From the Richmond Examiner, 2/26/1866, p. 3, c. 4
QUOTATIONS FROM HORACE CONTINED. – We have been accused of doing Mr. Horace L. Kent injustice by associating his honourable name with the tribe of “Ferrets,” who have no “war record” like Mr. Kent. We have always tried to picture Mr. Kent upon his proper platform, but his characteristic costumes have been so numerous in the comedy of “Twists and Turns,” that we have probably misquoted or misinterpreted his text and put him on the “Rebel” instead of the “Union” platform, and vice versa. As an act of justice to Mr. Kent, therefore, and in order, too, that we may be set right before the publick, we publish the subjoined letter written by Mr. Kent, of date
“THURSDAY, 20th April, 1865.
“Mr. Chisholm:
“Dear Sir – I regret that it will not be in my power to aid you as requested. I have no money of consequence, and must retain the little I have for the present and pressing wants of my family. I have been ruined by the dastardly villains who destroyed our city and our country, and I have neither the means nor the inclination to aid those who aided in inaugurating or supporting the cursed, cruel ------ who have ruled us for the past four years.
Very respectfully,
“HORACE L. KENT.”
The italicks are our own, thrown in to mark where the applause properly comes in, and to show that the author of the above vindicatory note never did sympathise with “Rebellion,” or those who aided and abetted in it, but was always a Union man, and never, by act or word, lent material aid or encouragement to those who were physical aiders and abettors in the rebellion.
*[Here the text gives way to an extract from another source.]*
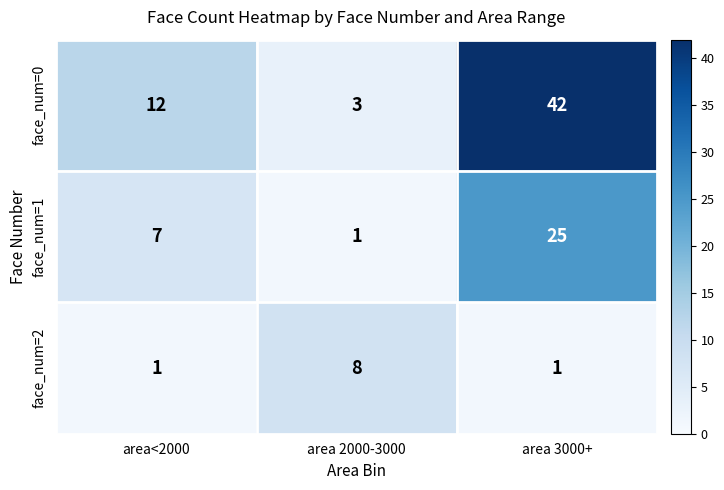

Count the number of categories in the chart.

3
To clear up the apparent mystification of the letter, it may be necessary to give some antecedent facts, and explain the circumstances under which the above “Union document” was written. During the war Mr. Chisholm, whose father made frequent and heavy consignments with the auction house of Kent, Paine & Co., was a frequent visitor at Mr. Kent’s hospitable mansion. Young Chisholm was a Confederate soldier, and in the course of events received a severe wound in one of the series of closing battles that preceded the fall of Richmond. He was laid up on the hospital, and while there Mr. Kent returned his visits, and assured him that he would aid him in any way he might signify. Richmond fell, and Chisholm became a prisoner, with hundreds of others. He was soon released on parole, with permission to return to his home in the South. Being without means, (what “Rebel” had means then?) he bethought him of Mr. Kent’s kind offer and wrote him asking for money sufficient to take him home. His reply is before the reader. Further argument or question as to Mr. Horace L. Kent’s original loyalty would be superfluous. He stands vindicated without even the smell or taint of secession upon his garments.